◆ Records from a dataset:
----------------------------------------

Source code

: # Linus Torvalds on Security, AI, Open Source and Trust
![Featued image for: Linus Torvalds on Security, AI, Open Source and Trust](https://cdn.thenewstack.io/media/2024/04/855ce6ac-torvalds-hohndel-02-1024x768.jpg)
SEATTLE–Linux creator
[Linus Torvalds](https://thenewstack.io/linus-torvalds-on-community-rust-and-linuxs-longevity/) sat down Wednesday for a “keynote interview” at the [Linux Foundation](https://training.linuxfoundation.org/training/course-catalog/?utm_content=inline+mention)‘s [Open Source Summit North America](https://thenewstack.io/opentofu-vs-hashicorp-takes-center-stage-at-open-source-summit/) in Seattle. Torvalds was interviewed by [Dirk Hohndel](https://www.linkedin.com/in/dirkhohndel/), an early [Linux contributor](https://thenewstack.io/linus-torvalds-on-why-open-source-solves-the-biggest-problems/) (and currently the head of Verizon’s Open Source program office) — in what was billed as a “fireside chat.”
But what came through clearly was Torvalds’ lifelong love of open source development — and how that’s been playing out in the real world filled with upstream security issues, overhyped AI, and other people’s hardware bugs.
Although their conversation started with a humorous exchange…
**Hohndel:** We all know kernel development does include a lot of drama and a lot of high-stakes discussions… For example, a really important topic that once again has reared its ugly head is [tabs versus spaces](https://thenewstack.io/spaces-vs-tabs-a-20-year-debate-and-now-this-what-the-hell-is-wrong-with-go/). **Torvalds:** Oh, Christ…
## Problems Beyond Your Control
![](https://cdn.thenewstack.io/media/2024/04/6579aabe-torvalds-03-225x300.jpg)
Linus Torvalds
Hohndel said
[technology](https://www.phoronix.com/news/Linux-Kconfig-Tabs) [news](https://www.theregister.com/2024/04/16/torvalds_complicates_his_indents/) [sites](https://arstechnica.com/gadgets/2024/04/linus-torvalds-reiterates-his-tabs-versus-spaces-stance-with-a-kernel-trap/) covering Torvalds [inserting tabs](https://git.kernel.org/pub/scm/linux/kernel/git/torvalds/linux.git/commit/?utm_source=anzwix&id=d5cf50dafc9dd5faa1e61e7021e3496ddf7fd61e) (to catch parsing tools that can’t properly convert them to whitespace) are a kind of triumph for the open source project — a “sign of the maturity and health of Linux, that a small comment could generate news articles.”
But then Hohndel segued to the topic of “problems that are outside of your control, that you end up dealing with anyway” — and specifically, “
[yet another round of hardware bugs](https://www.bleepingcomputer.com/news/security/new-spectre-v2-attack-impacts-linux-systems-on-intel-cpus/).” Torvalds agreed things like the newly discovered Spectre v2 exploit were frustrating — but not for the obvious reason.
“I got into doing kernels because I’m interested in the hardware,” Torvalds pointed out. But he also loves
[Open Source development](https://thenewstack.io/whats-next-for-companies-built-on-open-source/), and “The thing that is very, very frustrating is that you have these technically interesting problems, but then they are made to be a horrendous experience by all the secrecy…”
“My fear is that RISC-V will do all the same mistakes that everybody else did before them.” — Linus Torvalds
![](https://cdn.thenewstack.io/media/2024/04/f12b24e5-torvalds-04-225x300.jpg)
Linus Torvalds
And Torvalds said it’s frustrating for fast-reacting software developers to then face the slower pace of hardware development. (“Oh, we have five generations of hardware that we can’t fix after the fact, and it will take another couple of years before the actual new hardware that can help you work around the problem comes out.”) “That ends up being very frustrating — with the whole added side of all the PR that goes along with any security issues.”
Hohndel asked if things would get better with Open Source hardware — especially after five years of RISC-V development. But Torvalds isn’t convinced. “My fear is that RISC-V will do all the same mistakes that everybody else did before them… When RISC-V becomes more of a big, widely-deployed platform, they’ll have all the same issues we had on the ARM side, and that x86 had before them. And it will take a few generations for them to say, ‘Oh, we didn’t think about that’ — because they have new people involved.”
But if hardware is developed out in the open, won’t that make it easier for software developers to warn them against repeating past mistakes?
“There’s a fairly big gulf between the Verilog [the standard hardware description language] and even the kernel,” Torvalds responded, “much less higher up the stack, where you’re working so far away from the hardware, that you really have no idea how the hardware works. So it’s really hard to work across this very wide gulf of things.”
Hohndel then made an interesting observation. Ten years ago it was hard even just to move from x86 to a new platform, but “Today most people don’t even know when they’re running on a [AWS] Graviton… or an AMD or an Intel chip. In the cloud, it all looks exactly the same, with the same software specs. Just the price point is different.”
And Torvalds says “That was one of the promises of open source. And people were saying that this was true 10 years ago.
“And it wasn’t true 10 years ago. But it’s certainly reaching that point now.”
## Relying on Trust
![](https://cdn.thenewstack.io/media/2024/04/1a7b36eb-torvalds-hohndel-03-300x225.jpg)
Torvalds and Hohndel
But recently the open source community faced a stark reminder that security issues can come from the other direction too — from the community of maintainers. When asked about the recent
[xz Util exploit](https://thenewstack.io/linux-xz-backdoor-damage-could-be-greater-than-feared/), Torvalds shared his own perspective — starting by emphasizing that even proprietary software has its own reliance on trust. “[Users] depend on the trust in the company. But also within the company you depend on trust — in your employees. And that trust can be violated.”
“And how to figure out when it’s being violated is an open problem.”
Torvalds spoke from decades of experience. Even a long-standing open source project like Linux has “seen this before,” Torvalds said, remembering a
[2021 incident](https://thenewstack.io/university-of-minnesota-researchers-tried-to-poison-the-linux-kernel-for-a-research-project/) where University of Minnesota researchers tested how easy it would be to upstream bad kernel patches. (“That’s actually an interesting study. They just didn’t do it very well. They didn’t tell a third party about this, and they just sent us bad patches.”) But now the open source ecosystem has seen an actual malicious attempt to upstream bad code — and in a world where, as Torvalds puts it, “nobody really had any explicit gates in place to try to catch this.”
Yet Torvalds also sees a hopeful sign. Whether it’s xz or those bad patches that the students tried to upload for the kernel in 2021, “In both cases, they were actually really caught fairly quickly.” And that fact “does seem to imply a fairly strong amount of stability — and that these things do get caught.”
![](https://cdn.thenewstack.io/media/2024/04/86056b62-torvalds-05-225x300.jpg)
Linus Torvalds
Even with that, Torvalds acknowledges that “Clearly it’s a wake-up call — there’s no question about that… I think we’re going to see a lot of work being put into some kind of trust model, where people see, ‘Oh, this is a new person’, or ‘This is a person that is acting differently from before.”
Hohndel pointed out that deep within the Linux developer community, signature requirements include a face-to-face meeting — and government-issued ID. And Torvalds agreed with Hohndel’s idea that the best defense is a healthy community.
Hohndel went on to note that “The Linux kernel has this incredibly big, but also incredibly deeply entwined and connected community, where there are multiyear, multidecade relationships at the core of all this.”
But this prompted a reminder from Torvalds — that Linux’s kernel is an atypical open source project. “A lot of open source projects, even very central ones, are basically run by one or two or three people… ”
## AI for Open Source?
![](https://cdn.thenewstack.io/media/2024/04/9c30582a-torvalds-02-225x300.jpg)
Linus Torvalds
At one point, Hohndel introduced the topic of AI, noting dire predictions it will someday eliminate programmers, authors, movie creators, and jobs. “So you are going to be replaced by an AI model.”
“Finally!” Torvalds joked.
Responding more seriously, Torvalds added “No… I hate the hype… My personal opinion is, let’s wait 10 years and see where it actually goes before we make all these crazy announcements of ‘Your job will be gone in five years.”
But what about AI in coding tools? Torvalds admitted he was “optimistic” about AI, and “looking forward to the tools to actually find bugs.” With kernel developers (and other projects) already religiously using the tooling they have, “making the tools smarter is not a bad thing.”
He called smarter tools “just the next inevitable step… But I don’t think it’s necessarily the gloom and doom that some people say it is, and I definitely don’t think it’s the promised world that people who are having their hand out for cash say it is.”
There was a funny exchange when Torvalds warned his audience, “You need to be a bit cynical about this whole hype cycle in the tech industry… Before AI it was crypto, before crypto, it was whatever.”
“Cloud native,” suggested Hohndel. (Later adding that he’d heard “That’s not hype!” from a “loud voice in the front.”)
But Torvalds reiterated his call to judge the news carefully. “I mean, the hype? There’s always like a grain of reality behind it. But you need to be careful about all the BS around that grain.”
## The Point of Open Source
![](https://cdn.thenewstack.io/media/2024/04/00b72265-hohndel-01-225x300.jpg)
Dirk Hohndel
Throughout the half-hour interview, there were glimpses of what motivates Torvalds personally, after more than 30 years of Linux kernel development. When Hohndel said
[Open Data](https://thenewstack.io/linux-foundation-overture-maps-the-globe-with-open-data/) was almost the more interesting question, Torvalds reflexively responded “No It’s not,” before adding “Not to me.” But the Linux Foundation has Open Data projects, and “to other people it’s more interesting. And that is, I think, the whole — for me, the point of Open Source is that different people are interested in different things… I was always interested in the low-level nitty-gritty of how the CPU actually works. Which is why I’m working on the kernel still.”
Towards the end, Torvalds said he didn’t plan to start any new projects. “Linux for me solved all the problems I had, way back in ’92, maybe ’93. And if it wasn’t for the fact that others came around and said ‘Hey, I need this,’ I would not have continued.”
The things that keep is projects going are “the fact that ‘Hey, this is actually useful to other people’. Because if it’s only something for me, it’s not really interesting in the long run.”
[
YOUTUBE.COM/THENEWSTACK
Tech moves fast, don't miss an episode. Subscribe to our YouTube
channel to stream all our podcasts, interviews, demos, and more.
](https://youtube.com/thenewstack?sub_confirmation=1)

----------------------------------------

◆ To do: Can you render the lines in the records as a JSON list of strings, one string per line with blank lines left out, starting at the line containing "# Linus Torvalds" and continuing through the line containing "## Problems Beyond Your Control"?

◆ Solution below:
[
  ": # Linus Torvalds on Security, AI, Open Source and Trust",
  "![Featued image for: Linus Torvalds on Security, AI, Open Source and Trust](https://cdn.thenewstack.io/media/2024/04/855ce6ac-torvalds-hohndel-02-1024x768.jpg)",
  "SEATTLE–Linux creator",
  "[Linus Torvalds](https://thenewstack.io/linus-torvalds-on-community-rust-and-linuxs-longevity/) sat down Wednesday for a “keynote interview” at the [Linux Foundation](https://training.linuxfoundation.org/training/course-catalog/?utm_content=inline+mention)‘s [Open Source Summit North America](https://thenewstack.io/opentofu-vs-hashicorp-takes-center-stage-at-open-source-summit/) in Seattle. Torvalds was interviewed by [Dirk Hohndel](https://www.linkedin.com/in/dirkhohndel/), an early [Linux contributor](https://thenewstack.io/linus-torvalds-on-why-open-source-solves-the-biggest-problems/) (and currently the head of Verizon’s Open Source program office) — in what was billed as a “fireside chat.”",
  "But what came through clearly was Torvalds’ lifelong love of open source development — and how that’s been playing out in the real world filled with upstream security issues, overhyped AI, and other people’s hardware bugs.",
  "Although their conversation started with a humorous exchange…",
  "**Hohndel:** We all know kernel development does include a lot of drama and a lot of high-stakes discussions… For example, a really important topic that once again has reared its ugly head is [tabs versus spaces](https://thenewstack.io/spaces-vs-tabs-a-20-year-debate-and-now-this-what-the-hell-is-wrong-with-go/). **Torvalds:** Oh, Christ…",
  "## Problems Beyond Your Control"
]